Tasks to complete:
1 - Translate this sentence from the encryption passage into Spanish: "Governments use public encryption methods because they can control all the points of communication."
2 - Answer these questions from the encryption passage:
(a) What name does it give to the scenario of sniffing at the points between two parties?
(b) Why do governments use public encryption methods?
(c) What will someone with a bit of resources and a bit of adequate brainpower be?
3 - Extend the encryption passage from where it stops.

Imagine how many servers are between me and you in this moment, and how many points where you can sniff. That's called Man In The Middle scenario, and the only encryptions immune to this are keyless ones.

Organized terrorist groups have experts. And they probably have programmers that are advanced enough to implement their own custom encryption algorithm. Governments use public encryption methods because they can control all the points of communication. Keyless custom encyrption algorithms are unbreakable (even by brute-force, you don't know the mathematical logic of the algorithm). But they have their drawbacks, and i won't drag this offtopic anymore  :D

In any case, they're going to gain - nada, null, zero, nothing by monitoring internet traffic. They're maybe going to caught some skinhead groups planing the attack on the local China Shop, or football hooligans consolidating attack on the adversary group, etc, or local script kiddies / hacker wannabees doing some web site defacement. Someone with a bit of resources and a bit of adequate brainpower will be totally immune to this.

Extracted data:
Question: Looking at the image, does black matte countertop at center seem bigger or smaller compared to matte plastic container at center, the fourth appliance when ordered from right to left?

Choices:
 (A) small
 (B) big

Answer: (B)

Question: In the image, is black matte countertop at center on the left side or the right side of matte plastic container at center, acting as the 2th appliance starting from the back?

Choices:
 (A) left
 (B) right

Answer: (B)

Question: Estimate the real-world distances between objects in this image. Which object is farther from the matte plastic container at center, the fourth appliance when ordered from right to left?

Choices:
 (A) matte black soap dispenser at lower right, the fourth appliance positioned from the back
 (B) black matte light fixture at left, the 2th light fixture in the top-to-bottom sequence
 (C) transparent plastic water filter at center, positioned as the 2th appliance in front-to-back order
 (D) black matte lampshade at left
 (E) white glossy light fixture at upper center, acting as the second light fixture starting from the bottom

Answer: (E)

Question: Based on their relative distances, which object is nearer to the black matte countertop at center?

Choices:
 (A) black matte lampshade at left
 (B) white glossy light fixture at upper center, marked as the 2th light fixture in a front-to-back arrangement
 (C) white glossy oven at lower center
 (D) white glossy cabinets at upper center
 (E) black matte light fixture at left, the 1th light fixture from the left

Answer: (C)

Exercise responses:
1 - Los gobiernos usan métodos de cifrado públicos porque pueden controlar todos los puntos de comunicación.

2 -
(a) Man In The Middle.
(b) Because they can control all the points of communication.
(c) Totally immune to the monitoring of internet traffic.

3 -
However, it may bring a piece of the puzzle to add to other, more standard mechanisms (police, army, secret service etc...), in terrorist hunt. However #2, this is the most absurd human rights violation...i'm going to write mails to someone describing how i played Red Alert and "nuked Americans' base", it's going to trigger the system and some jerk over there is going to read my mail, and there could be some deep personal and private things involved also, in the same mail.

It is possible to implement a system based on neural networks that would be able to understand something in it's right context, with gigabytes and gigabytes of raw input material for perceptrons. But, to be able to do that in real-time, for (x) languages, counting in the spelling and grammar errors and all variations such as l33t quasi-language...don't know, but that system would be huge. I don't know if it would be even out of our league regarding current advancements of computer sciences. That kind of system would be then already used (CERN and FermiLab both ring a bell), yet they don't have anything as powerfull and "intelligent".

So, in my humble, but also expert and in-field opinion, that thing is going to work on pure statistics, trigger words, repetition, that kind of stuff, sorted out by "relevance" depending on that statistical factor. Eg. a dumb word counter damaging your privacy.
 
And because of everything you said there, that's exactly why the law is pointless...and an invasion of privacy.  You're right about the ability to decrypt, but quite frankly...they'd never catch a terrorist anyway.  Terrorists aren't going to say things like..."I want to bomb X tomorrow" in their email.  They will use at least a rudimentary code.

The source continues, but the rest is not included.